Je déteste Duhaime, ce n’est pas un secret. C’est une détestation intellectuelle et idéologique. Pourtant j’étais content qu’il soit invité, et Guy A. a bien fait. Ardisson reprenait souvent cette citation : « Je ne partage pas tes idées, mais je suis prêt à mourir pour que tu puisses continuer à les exprimer librement ». Un peu lyrique certes, on est en France … mais j’adhère à ce principe, sain.
Quel Duhaime a reçu Guy A. dimanche ? il ne fallait pas être né de la cuisse de Jupiter pour vite comprendre que le beau Éric, au regard si profond, était là en opération de communication et de séduction des masses, gommant toute imperfection, arrondissant tous les angles. Un Duhaime au Photoshop, bien précautionneux de ne pas mettre de l’avant son pain quotidien : le mépris, la médiocrité et la malhonnêteté intellectuelle.
Dès la première minute d’entrevue, on savait qu’il était en mode séduction. Et c’est là que je pleure Ardisson aussi fort que je pleure Lepage. Mon effondrement au regret de l’un, ma consternation à la complaisante complicité de l’autre.
C’était le temps, il était là. L’interpeler sur son populisme nauséabond, réducteur, méprisant, malhonnête, insultant le moindre cerveau normalement constitué.

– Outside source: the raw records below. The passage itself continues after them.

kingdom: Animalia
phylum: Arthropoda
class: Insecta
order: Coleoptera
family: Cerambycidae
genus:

L’interpeler sur sa vision du monde, l’interpeler sur la loi du plus fort, l’interpeler sur son rejet de l’autre, l’interpeler sur l’avenir de Radio-Canada, main dans laquelle il mange mais main qu’il est prêt à couper demain, l’interpeler sur l’étranger, sur le petit, le faible …
L’interpeler, juste l’interpeler …
Rien de tout cela. Ricanements, émerveillement devant une idée stupide, juste parce qu’elle est exprimée clairement. Évidemment que l’idée est exprimée clairement, elle a été évacuée de toute subtilité, de toute nuance, de toute réflexion ! Évidemment que c’est simple : c’est simpliste.
Guy A. échoue dramatiquement à Tout le monde en parle. L’essentiel est évité avec précaution, et on sert une soupe tristement tiède à tous.
Guy A. Lepage sut en d’autres temps et en d’autres lieux, agiter les consciences et réveiller notre esprit critique, avec bonheur.
Il est désormais le complice fatigué et usé de l’ignorance confortable.